> [WORK ORDER]:
Give the data again exactly as it appears.

> [PROVIDED RECORDS]:
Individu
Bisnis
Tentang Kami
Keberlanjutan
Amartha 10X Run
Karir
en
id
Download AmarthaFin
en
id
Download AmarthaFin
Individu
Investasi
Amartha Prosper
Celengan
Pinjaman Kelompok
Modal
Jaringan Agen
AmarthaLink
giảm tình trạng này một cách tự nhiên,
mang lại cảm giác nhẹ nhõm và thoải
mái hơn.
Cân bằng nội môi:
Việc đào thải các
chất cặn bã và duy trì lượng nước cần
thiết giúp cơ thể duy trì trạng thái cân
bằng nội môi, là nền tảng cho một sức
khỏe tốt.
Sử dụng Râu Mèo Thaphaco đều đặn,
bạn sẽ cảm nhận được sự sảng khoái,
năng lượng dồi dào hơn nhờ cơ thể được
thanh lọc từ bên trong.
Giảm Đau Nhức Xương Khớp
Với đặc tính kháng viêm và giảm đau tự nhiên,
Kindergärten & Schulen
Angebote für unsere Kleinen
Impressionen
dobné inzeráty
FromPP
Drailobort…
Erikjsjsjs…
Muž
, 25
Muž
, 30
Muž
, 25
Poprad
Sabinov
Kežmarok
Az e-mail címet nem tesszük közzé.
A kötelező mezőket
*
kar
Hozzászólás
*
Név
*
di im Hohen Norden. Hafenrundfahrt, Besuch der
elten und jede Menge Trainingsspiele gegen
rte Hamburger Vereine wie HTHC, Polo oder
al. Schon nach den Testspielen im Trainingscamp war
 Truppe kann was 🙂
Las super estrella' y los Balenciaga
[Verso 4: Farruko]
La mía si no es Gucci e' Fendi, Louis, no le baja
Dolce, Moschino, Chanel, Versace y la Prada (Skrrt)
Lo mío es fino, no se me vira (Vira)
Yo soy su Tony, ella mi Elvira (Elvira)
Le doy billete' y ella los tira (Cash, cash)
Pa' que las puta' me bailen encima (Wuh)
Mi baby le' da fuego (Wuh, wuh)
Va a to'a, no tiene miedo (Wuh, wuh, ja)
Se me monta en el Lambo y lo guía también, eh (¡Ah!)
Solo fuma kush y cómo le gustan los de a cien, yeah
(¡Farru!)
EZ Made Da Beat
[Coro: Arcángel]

> [OUTPUT BELOW]:
Individu
Bisnis
Tentang Kami
Keberlanjutan
Amartha 10X Run
Karir
en
id
Download AmarthaFin
en
id
Download AmarthaFin
Individu
Investasi
Amartha Prosper
Celengan
Pinjaman Kelompok
Modal
Jaringan Agen
AmarthaLink
giảm tình trạng này một cách tự nhiên,
mang lại cảm giác nhẹ nhõm và thoải
mái hơn.
Cân bằng nội môi:
Việc đào thải các
chất cặn bã và duy trì lượng nước cần
thiết giúp cơ thể duy trì trạng thái cân
bằng nội môi, là nền tảng cho một sức
khỏe tốt.
Sử dụng Râu Mèo Thaphaco đều đặn,
bạn sẽ cảm nhận được sự sảng khoái,
năng lượng dồi dào hơn nhờ cơ thể được
thanh lọc từ bên trong.
Giảm Đau Nhức Xương Khớp
Với đặc tính kháng viêm và giảm đau tự nhiên,
Kindergärten & Schulen
Angebote für unsere Kleinen
Impressionen
dobné inzeráty
FromPP
Drailobort…
Erikjsjsjs…
Muž
, 25
Muž
, 30
Muž
, 25
Poprad
Sabinov
Kežmarok
Az e-mail címet nem tesszük közzé.
A kötelező mezőket
*
kar
Hozzászólás
*
Név
*
di im Hohen Norden. Hafenrundfahrt, Besuch der
elten und jede Menge Trainingsspiele gegen
rte Hamburger Vereine wie HTHC, Polo oder
al. Schon nach den Testspielen im Trainingscamp war
 Truppe kann was 🙂
Las super estrella' y los Balenciaga
[Verso 4: Farruko]
La mía si no es Gucci e' Fendi, Louis, no le baja
Dolce, Moschino, Chanel, Versace y la Prada (Skrrt)
Lo mío es fino, no se me vira (Vira)
Yo soy su Tony, ella mi Elvira (Elvira)
Le doy billete' y ella los tira (Cash, cash)
Pa' que las puta' me bailen encima (Wuh)
Mi baby le' da fuego (Wuh, wuh)
Va a to'a, no tiene miedo (Wuh, wuh, ja)
Se me monta en el Lambo y lo guía también, eh (¡Ah!)
Solo fuma kush y cómo le gustan los de a cien, yeah
(¡Farru!)
EZ Made Da Beat
[Coro: Arcángel]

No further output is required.